Fall housing outlook: Cooling prices, tighter inventory, less competition
As the weather cools, so too will competition and housing prices, experts told Inman for its 2021 Fall Housing Market Outlook. Still, agents can expect inventory to remain tight.
Home price growth is slowing and buyers are a bit less frantic than earlier this year. Interest rates will likely remain low for the near future, and unfortunately, inventory will probably remain pretty tight as well. All that is to say, this fall will be business as usual for most agents.
“I think that this fall won’t throw too many surprises our way,” Daryl Fairweather, Redfin’s chief economist, told Inman. “We can expect mortgage rates to stay pretty stable and for demand and supply to follow pretty much a normal seasonal pattern.”
Home price growth is peaking
Annual home price growth in the U.S. has surged over the last year or so, and is continuing to set records. Annual appreciation was up 17.7 percent year over year in August, according to a recent report from Zillow.
However, month over month growth is finally showing signs of cooling. For the first time since January, home price appreciation actually slowed in August from the previous month, just appreciating 1.75 percent from July, in contrast to the 1.97 percent growth seen between June and July.
“If you look at any of our monthly reports, pretty much for most of this year, every month we’ve been saying, ‘record-high home price appreciation,'” Nicole Bachaud, an economic data analyst at Zillow, told Inman. “Every single month, it’s like new record, new record. So we are finally coming up to what we think is the peak.”
Not that home prices will come crashing down at any time soon — but growth may finally be gearing back toward normal levels again.
“It’s just that [prices are] going to rise less quickly than they are right now,” Bachaud added. “It’s moderation slowly back towards normal.”

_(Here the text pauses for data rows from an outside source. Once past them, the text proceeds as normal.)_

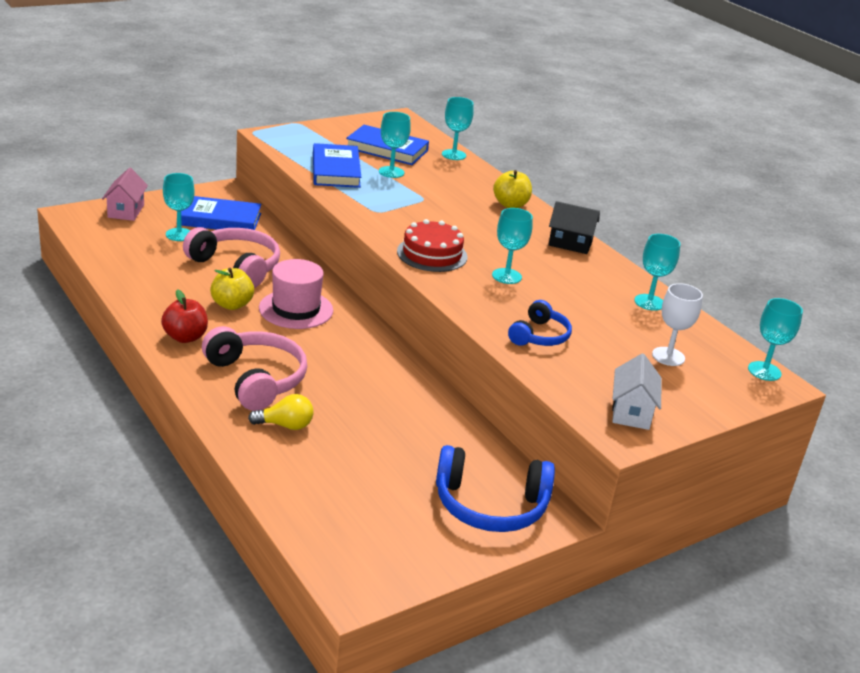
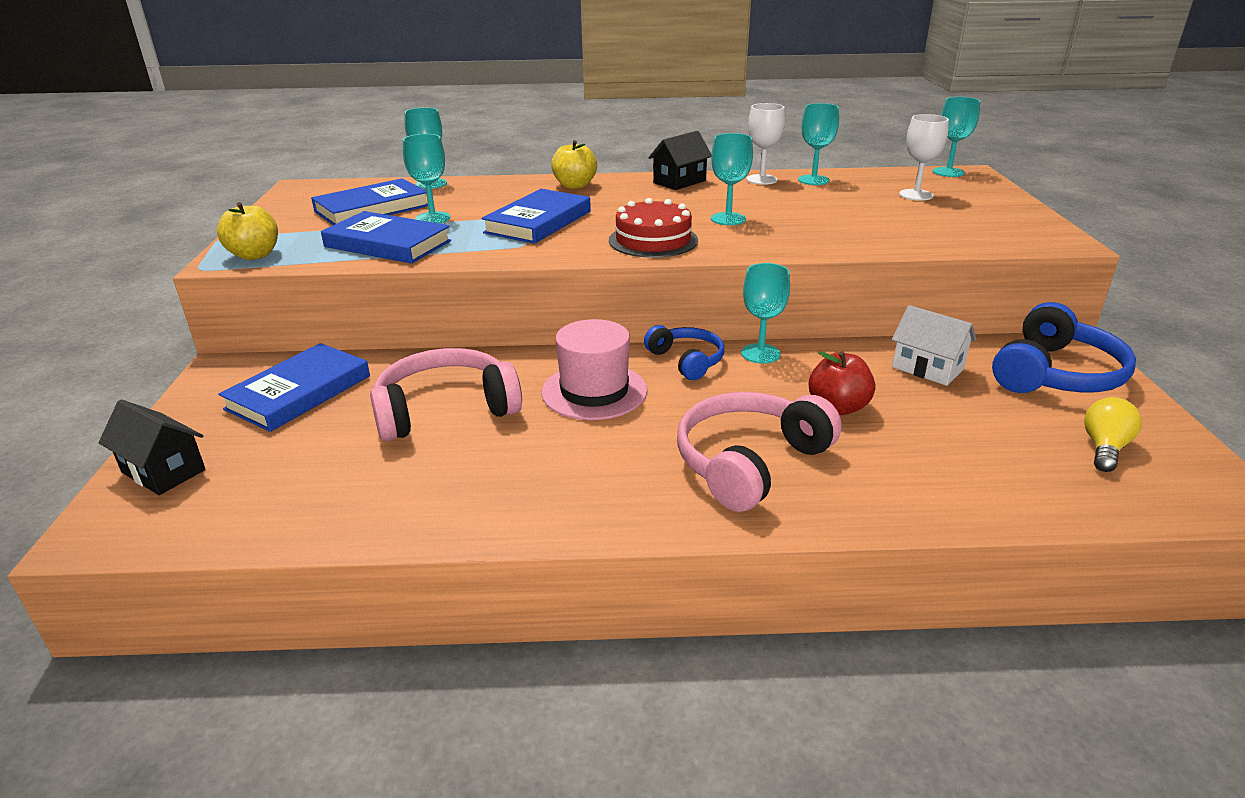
camera: 55 degrees left, 0 degrees up
pink house [102,168,148,221] -> black house [99,400,206,495]
red apple [161,289,208,343] -> red apple moved to [809,352,875,415]
turquoise goblet [163,173,194,241] -> turquoise goblet moved to [741,263,790,364]
pink headphones [202,326,307,411] -> pink headphones turned 45 degrees counterclockwise [677,392,842,512]
yellow apple [210,268,254,310] -> yellow apple moved to [217,202,278,260]
yellow light bulb [248,394,314,430] -> yellow light bulb moved to [1084,397,1142,472]
blue headphones [508,300,572,346] -> blue headphones moved to [644,325,724,380]
white house [612,354,662,430] -> white house moved to [892,305,977,386]
none -> blue book [482,189,591,244]
none -> white goblet [746,103,785,185]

Mortgage rates will hold steady
Robert Heck, vice president of mortgage at online mortgage broker Morty, told Inman that mortgage rates should remain relatively low into the fall and for the foreseeable future.
“Looking forward to fall, most people are expecting things to loosen up and become a bit more transactional friendly on both the real estate side of things as well as the mortgage rate [side],” Heck said. “From a rate perspective, I don’t really expect things to change all that much, given everything that’s going on.”
The continuing threat of COVID-19 variants paired with simmering fears of inflation are two primary factors that Heck said will keep rates low for the time being. “The Federal Reserve has been pretty open about keeping [rates] accommodating to the extent that they can,” he added.
Inventory will mostly remain low
The number of seasonally adjusted new listings declined 6 percent in August from the previous year, the first time since February this figure saw a decrease, according to a Redfin report.
Market competition will become less heated
Some agents Inman spoke with were hesitant to go as far as to say the market is becoming “easy” for buyers moving into fall, but the buyer competition is definitely cooling and will likely continue to do so.